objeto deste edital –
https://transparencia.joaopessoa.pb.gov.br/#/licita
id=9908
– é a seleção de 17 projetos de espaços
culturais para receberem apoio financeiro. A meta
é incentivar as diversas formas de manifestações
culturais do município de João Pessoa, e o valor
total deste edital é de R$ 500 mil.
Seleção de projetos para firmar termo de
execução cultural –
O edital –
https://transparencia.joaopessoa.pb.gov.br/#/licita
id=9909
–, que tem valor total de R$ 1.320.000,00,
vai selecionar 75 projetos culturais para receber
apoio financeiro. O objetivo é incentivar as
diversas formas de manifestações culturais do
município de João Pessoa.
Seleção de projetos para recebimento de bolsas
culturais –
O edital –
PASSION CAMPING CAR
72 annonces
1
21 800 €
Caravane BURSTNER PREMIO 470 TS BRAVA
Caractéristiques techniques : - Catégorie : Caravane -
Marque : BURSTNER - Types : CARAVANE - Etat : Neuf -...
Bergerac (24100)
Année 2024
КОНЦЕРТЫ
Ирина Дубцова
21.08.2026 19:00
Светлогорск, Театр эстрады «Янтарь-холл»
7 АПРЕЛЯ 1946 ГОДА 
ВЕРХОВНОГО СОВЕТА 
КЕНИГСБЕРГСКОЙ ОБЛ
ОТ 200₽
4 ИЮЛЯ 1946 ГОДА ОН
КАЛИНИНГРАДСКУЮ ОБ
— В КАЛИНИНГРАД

• [WORK TASK] Write out every line of the text in the entries above, keeping each character, line break, and the order of the lines unchanged.

• [ANSWER TO THIS EXERCISE]
objeto deste edital –
https://transparencia.joaopessoa.pb.gov.br/#/licita
id=9908
– é a seleção de 17 projetos de espaços
culturais para receberem apoio financeiro. A meta
é incentivar as diversas formas de manifestações
culturais do município de João Pessoa, e o valor
total deste edital é de R$ 500 mil.
Seleção de projetos para firmar termo de
execução cultural –
O edital –
https://transparencia.joaopessoa.pb.gov.br/#/licita
id=9909
–, que tem valor total de R$ 1.320.000,00,
vai selecionar 75 projetos culturais para receber
apoio financeiro. O objetivo é incentivar as
diversas formas de manifestações culturais do
município de João Pessoa.
Seleção de projetos para recebimento de bolsas
culturais –
O edital –
PASSION CAMPING CAR
72 annonces
1
21 800 €
Caravane BURSTNER PREMIO 470 TS BRAVA
Caractéristiques techniques : - Catégorie : Caravane -
Marque : BURSTNER - Types : CARAVANE - Etat : Neuf -...
Bergerac (24100)
Année 2024
КОНЦЕРТЫ
Ирина Дубцова
21.08.2026 19:00
Светлогорск, Театр эстрады «Янтарь-холл»
7 АПРЕЛЯ 1946 ГОДА 
ВЕРХОВНОГО СОВЕТА 
КЕНИГСБЕРГСКОЙ ОБЛ
ОТ 200₽
4 ИЮЛЯ 1946 ГОДА ОН
КАЛИНИНГРАДСКУЮ ОБ
— В КАЛИНИНГРАД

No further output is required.